そんな遊びを子供みたいにしていたら、延光が、靴もジーパンのズボンも脱ぎ捨てて、ザバザバと波の中へと入って行った。あたしはモロに、延光のトランクス姿を見てしまった。
「ちょっと〜女の子の面前でそんな堂々と脱がないでよ〜!」
恥ずかしいなぁ〜もう!何て思ってると、
その後を続くかのように隆まで飛び込んで行く。まあ、隆の場合、半ズボンだから脱ぎはしなかったけど……
「葵っちもこんかいな〜!気持ち良いってよ〜!」
沖の方へ泳いで行く延光と、プカプカまるで波に身を委ねるかのように浮かんでいる隆を見てると、あたしだって入らいでか〜何て負けじと靴を脱ぐ。そして、パシャパシャと、波際から海へと入って行った。
あ、気持ちが良い!
膝丈まで入っただけでも判る。この海水の冷たさ。そして、焼けた肌に少しだけ沁みる。
でもそれが心地良い。
こんな良い天気に、そして、こんな旅の間に海水浴が出来るなんて思ってもいなかった。
あたしは、さらに沖へと足を運ぶ。
そして腰まで浸かった時、思いっきり腕を上げてクロールの体勢に入った。
「さて、鬼ごっこだよ〜あたしこれでも水泳得意なんだからね!」
あたしは、延光目掛けて言い放った。体が凄く軽い。これなら誰にも泳ぎ負け等しない気がする!なんて調子に乗ってしまった。

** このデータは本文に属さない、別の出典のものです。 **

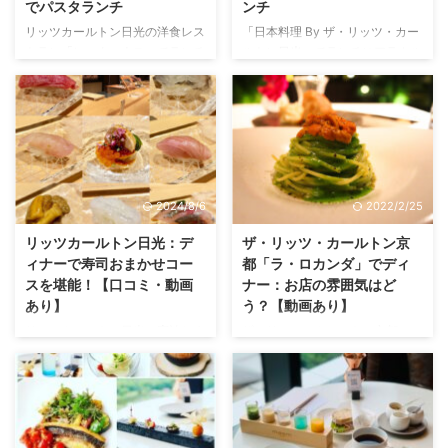
でパスタランチ
ンチ
リッツカールトン日光の洋食レス
「日本料理 By ザ・リッツ・カー
トラン「レークハウス」でランチ
ルトン日光」でランチにアラカル
してきました！ ホテル棟内では
トで蕎麦を頂きました！ 店内の
なく、別館として独立していて、
雰囲気もすごく良く、窓からは中
店内のインテリアがとっても素
禅寺湖や男体山のビューを楽しめ
敵。 「中禅寺湖にインスパイア
ます。 日光界隈で素敵なレスト
されたアート」が照明や壁などに
ランでお食事したいようでしたら
取り入れられて、店内を見に行く
是非訪れてみてはいかがでしょう
だけでも訪れる価値があります。
か。 ⇒ 日本料理 BY ザ・リッ
2024/8/6
2022/2/25
もちろん、お味はとっても美味し
ツ・カールトン日光／ザ・リッ
い！ 中禅寺湖周辺を歩いてみて
ツ・カールトン日光 日本料理 By
リッツカールトン日光：デ
ザ・リッツ・カールトン京
気づきましたが、なかなかいいカ
ザ・リッツ・カールトン日光とは
ィナーで寿司おまかせコー
都「ラ・ロカンダ」でディ
ンジのレストランがありません。
エントランス エントランスから
スを堪能！【口コミ・動画
ナー：お店の雰囲気はど
中禅寺湖だけでなく、日光周辺で
してすっごく素敵です。 店内の
あり】
う？【動画あり】
も感じの良いレストラン見つける
雰囲気 ザ・リッツ・カールトン
リッツカールトン日光に宿泊しま
ザ・リッツ・カールトン京都
の難しいのではないでしょうか？
日光の店内は、和の風情が感じら
して、ディナーにレストラン「日
「ラ・ロカンダ」でディナーをし
そんな時はレイクハウスがお ...
れる落ち着いた雰 ...
本料理 BY ザ・リッツ・カールト
たのですが、お味はもちろん美味
ン日光」で、お寿司のおまかせコ
しかったのですが、インテリアが
ースを頂きました。 リッツカー
本当に素敵で！ 枯山水を臨むエ
ルトンのお寿司だから美味しいだ
レガントな空間 レストランの中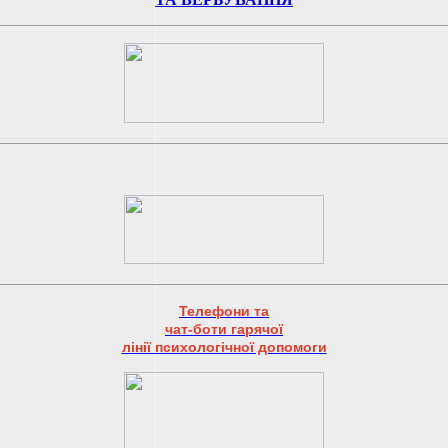
Телефони та
чат-боти гарячої
лінії психологічної допомоги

「おっと〜そうきたんかい!捕まえられてたまるかい!隆!鬼ごっこや、葵っちに捕まるなよ〜!岡山県民の意地にかけてや〜!」
なんて、罵声を上げて沖へ沖へと逃げてゆく。
ふっと笑いがこみ上げた。だって、こんな事言って、遊びに誘うのなんて、有っただろうか?無かったはず。あたしの記憶の中を探してみた。誘われた事はあった。だけど率先して行動に起こした事など無い。だから、凄く新鮮で、こんなに楽しいなんて思ってもいなかった。これって病み付きになりそう〜何て事を思う自分に、新しい自分を見つけた気がしたのであった。
時間は、遊んでいるあたし達を置き去りに過ぎていき、太陽はゆっくりと傾き始める。
こんな時間は直ぐに経つのだと知った。このまま時が止まればいいのに?なんて思う自分。過去に有った思い出が蘇った。もう忘れてしまったと思っていたこと。本当は心のどこかで忘れられてなかったのだとこの時痛感して、そしてふと我に返った。
まだ、忘れられないんだな……と。
「葵っち?そろそろ上るで〜このまま川之江の何処かで飯食わんと!」
既に砂浜に足を着けている延光の声で今に戻った。
「あ、うん。今行くよ〜」
あたしは振り切るように急いで、砂浜に戻った。
「あ〜あ、気持ち悪〜う」
延光は、ジーパンを履きながらそう言った。
下着が塗れたその上に乾いた服を着たからである。
「どうせなら、少し乾かしてから行く?少ししたらもう少し乾くと思うよ?」
隆はクスクス笑いながらそう言った。
あたしは、空笑いしか出来なかった。面白いんだけど、思い出してしまったことが頭から完全に離れなかったからだった。